W3+: Wie sieht es bei Ihnen aus? Sind Sie hauptsächlich im Home-Office aktiv?
Peter Klar: Nein, ich bin jeden Tag an der Uni und viele meiner Kolleginnen und Kollegen auch. Das gilt auch für die Forschungsgruppen, die ja ihre laufenden Forschungsprojekte und Experimente weiterhin betreuen und dokumentieren müssen. So arbeiten wir nach wie vor an zwei EU-geförderten Forschungsprojekten mit italienischer, spanischer, französischer und britischer Beteiligung. Während die dortigen Kolleginnen und Kollegen auf die Bremse treten mussten, können wir unter strikter Einhaltung der vorgeschriebenen Sicherheits- und Hygienevorschriften im sogenannten Basisbetrieb noch weiterarbeiten.
W3+: Trotz aller Einschränkungen – welche Chancen eröffnet die Corona-Krise aus Ihrer Sicht?
Peter Klar: Wir müssen die Situation positiv sehen und sollten die Krise als Chance begreifen, um gerade in der Lehre auch ein Stück aus den gewohnten Fahrwassern heraus zu kommen.

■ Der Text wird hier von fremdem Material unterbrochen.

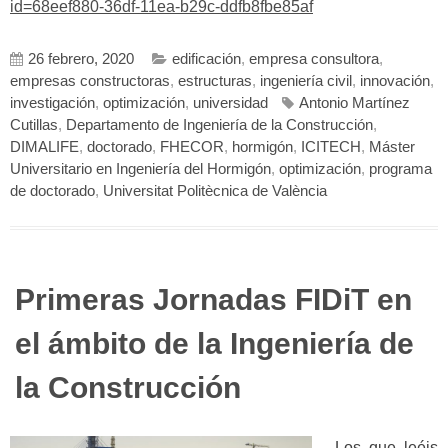
id=68eef880-36df-11ea-b29c-ddfb8fbe85af
26 febrero, 2020
edificación
,
empresa consultora
,
empresas constructoras
,
estructuras
,
ingeniería civil
,
innovación
,
investigación
,
optimización
,
universidad
Antonio Martínez
Cutillas
,
Departamento de Ingeniería de la Construcción
,
DIMALIFE
,
doctorado
,
FHECOR
,
hormigón
,
ICITECH
,
Máster
Universitario en Ingeniería del Hormigón
,
optimización
,
programa
de doctorado
,
Universitat Politècnica de València
Primeras Jornadas FIDiT en
el ámbito de la Ingeniería de
la Construcción
Los que leéis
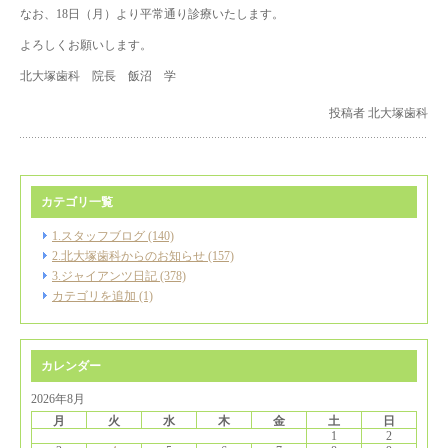
なお、18日（月）より平常通り診療いたします。
よろしくお願いします。
北大塚歯科 院長 飯沼 学
投稿者 北大塚歯科
カテゴリ一覧
1.スタッフブログ (140)
2.北大塚歯科からのお知らせ (157)
3.ジャイアンツ日記 (378)
カテゴリを追加 (1)
カレンダー
2026年8月
月
火
水
木
金
土
日
1
2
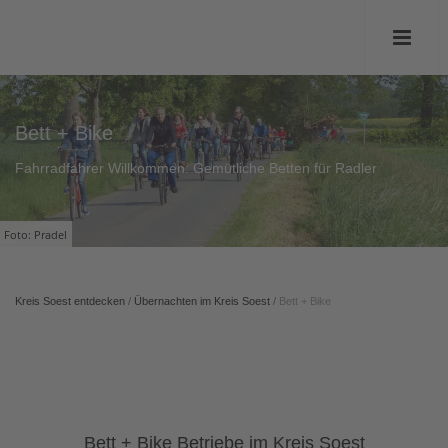
Bett + Bike
Fahrradfahrer Willkommen: Gemütliche Betten für Radler
Foto: Pradel
Kreis Soest entdecken
/
Übernachten im Kreis Soest
/
Bett + Bike
Bett + Bike Betriebe im Kreis Soest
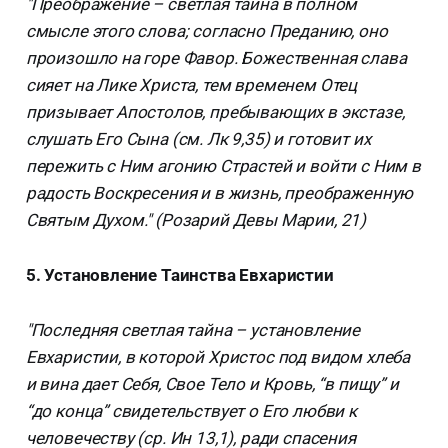
"Преображение – светлая тайна в полном
смысле этого слова; согласно Преданию, оно
произошло на горе Фавор. Божественная слава
сияет на Лике Христа, тем временем Отец
призывает Апостолов, пребывающих в экстазе,
слушать Его Сына (см. Лк 9,35) и готовит их
пережить с Ним агонию Страстей и войти с Ним в
радость Воскресения и в жизнь, преображенную
Святым Духом." (Розарий Девы Марии, 21)
5. Установление Таинства Евхаристии
"Последняя светлая тайна – установление
Евхаристии, в которой Христос под видом хлеба
и вина дает Себя, Свое Тело и Кровь, “в пищу” и
“до конца” свидетельствует о Его любви к
человечеству (ср. Ин 13,1), ради спасения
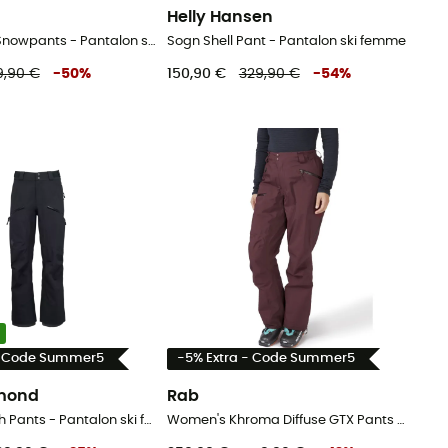
Helly Hansen
Prtlullabyos Snowpants - Pantalon ski femme
Sogn Shell Pant - Pantalon ski femme
9,90 €
-
50
%
150,90 €
329,90 €
-
54
%
- Code Summer5
-5% Extra - Code Summer5
amond
Rab
Recon Stretch Pants - Pantalon ski femme
Women's Khroma Diffuse GTX Pants - Pantalon ski de randonnée femme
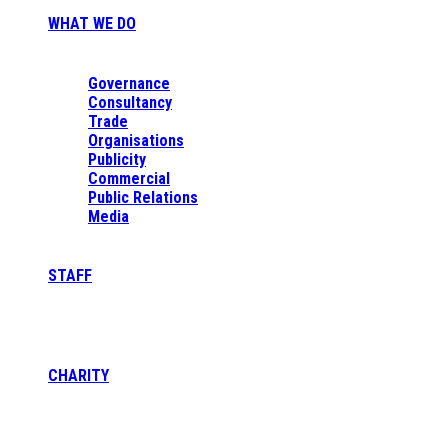
WHAT WE DO
Governance
Consultancy
Trade
Organisations
Publicity
Commercial
Public Relations
Media
STAFF
CHARITY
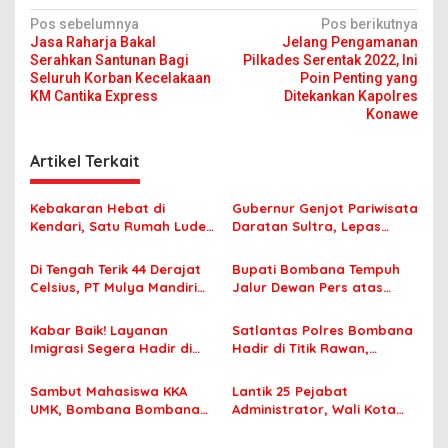
N
Pos sebelumnya
Pos berikutnya
Jasa Raharja Bakal
Jelang Pengamanan
a
Serahkan Santunan Bagi
Pilkades Serentak 2022, Ini
v
Seluruh Korban Kecelakaan
Poin Penting yang
KM Cantika Express
Ditekankan Kapolres
i
Konawe
g
Artikel Terkait
a
s
Kebakaran Hebat di
Gubernur Genjot Pariwisata
i
Kendari, Satu Rumah Ludes
Daratan Sultra, Lepas
p
Terbakar
Famtrip Overland Jelajahi
Tiga Kabupaten Unggulan
Di Tengah Terik 44 Derajat
Bupati Bombana Tempuh
o
Celsius, PT Mulya Mandiri
Jalur Dewan Pers atas
s
Travel Pastikan Seluruh
Pemberitaan Dugaan
Jamaah Tetap Sehat dan
Korupsi Jembatan Cirauci II
Kabar Baik! Layanan
Satlantas Polres Bombana
Nyaman Beribadah
Imigrasi Segera Hadir di
Hadir di Titik Rawan,
MPP Bombana, Warga Tak
Pastikan Pelajar Berangkat
Perlu Lagi ke Kendari
Sekolah dengan Aman
Sambut Mahasiswa KKA
Lantik 25 Pejabat
UMK, Bombana Bombana
Administrator, Wali Kota
Minta Program Kerja Tepat
Tegaskan ASN Harus
Sasaran
Berintegritas dan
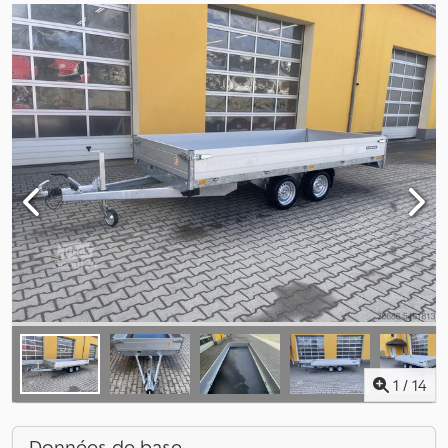
1
/
14
Données de base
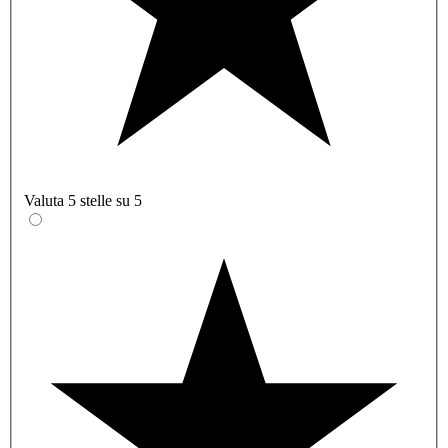
Valuta 5 stelle su 5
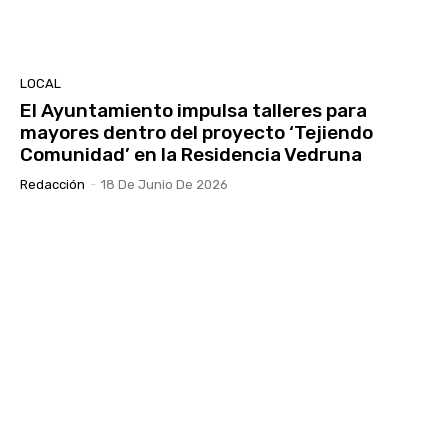
LOCAL
El Ayuntamiento impulsa talleres para
mayores dentro del proyecto ‘Tejiendo
Comunidad’ en la Residencia Vedruna
Redacción
-
18 De Junio De 2026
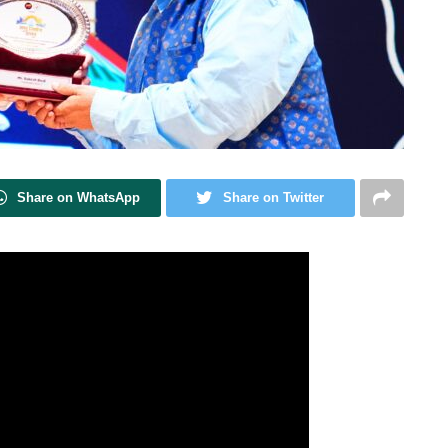
Share on WhatsApp
Share on Twitter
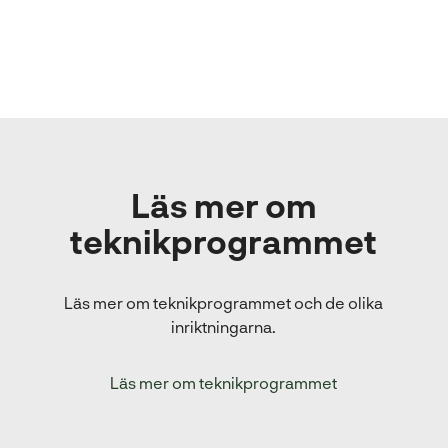
Läs mer om
teknikprogrammet
Läs mer om teknikprogrammet och de olika
inriktningarna.
Läs mer om teknikprogrammet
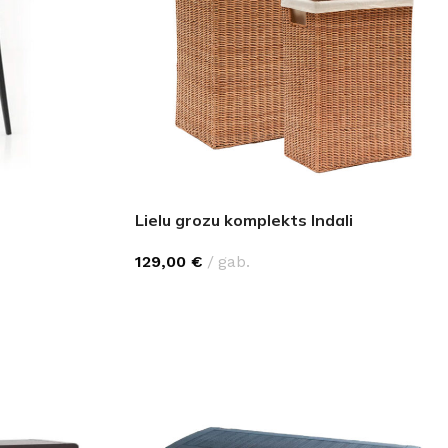
Lielu grozu komplekts Indali
129,00
€
gab.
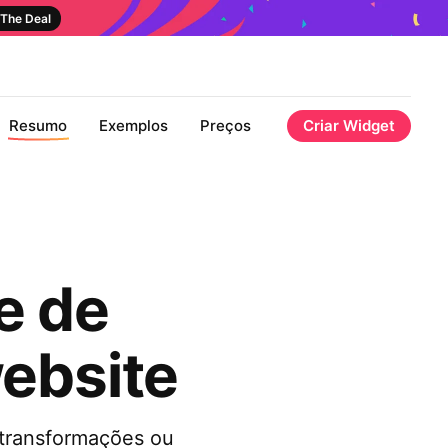
The Deal
Resumo
Exemplos
Preços
Criar Widget
e de
ebsite
 transformações ou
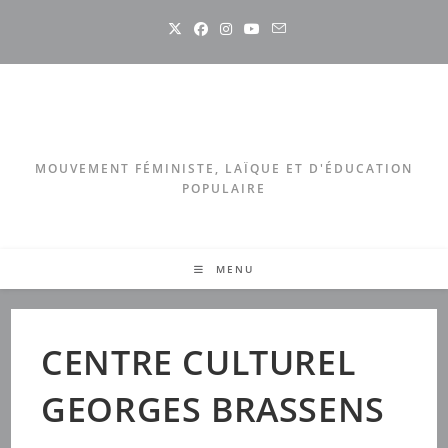
Skip
to
content
MOUVEMENT FÉMINISTE, LAÏQUE ET D'ÉDUCATION
POPULAIRE
MENU
CENTRE CULTUREL
GEORGES BRASSENS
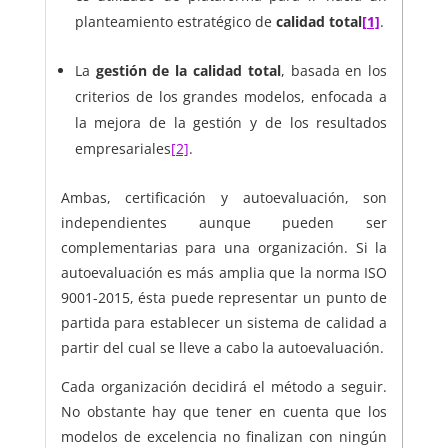
planteamiento estratégico de
calidad total
[1]
.
La
gestión de la calidad total
, basada en los
criterios de los grandes modelos, enfocada a
la mejora de la gestión y de los resultados
empresariales
[2]
.
Ambas, certificación y autoevaluación, son
independientes aunque pueden ser
complementarias para una organización. Si la
autoevaluación es más amplia que la norma ISO
9001-2015, ésta puede representar un punto de
partida para establecer un sistema de calidad a
partir del cual se lleve a cabo la autoevaluación.
Cada organización decidirá el método a seguir.
No obstante hay que tener en cuenta que los
modelos de excelencia no finalizan con ningún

Da werden wir sicher einen Schritt vorwärts machen. Ich sehe nicht, dass die Präsenzlehre ersetzbar ist, aber sie kann vielleicht doch vermehrt durch Zusatzangebote online angereichert werden. Die Klausurvorbereitung ist hier ein wichtiges Thema, bei dem zum Beispiel Online-Tutorien mit Aufgaben zur Selbstkontrolle in Zukunft angeboten werden können.
W3+: Wie lange werden Sie und auch die Studierenden mit der aktuellen Situation leben müssen?
Peter Klar: Wir dürfen ab Mai wieder Prüfungen abhalten, die verschoben werden mussten – sofern wir die bestehenden Vorschriften einhalten können. Bis zum 1. Juni wird die Universität Gießen keine Präsenzlehre anbieten. Es gibt einen Krisenstab des Universitätspräsidenten, der wöchentlich die Situation neu bewertet und die geltenden Richtlinien gegebenenfalls anpasst. Wie das Sommersemester 2020 verläuft, wird man sehen. Aber es wird – anders als es manche Medien kolportieren – ganz sicher kein verlorenes Semester sein!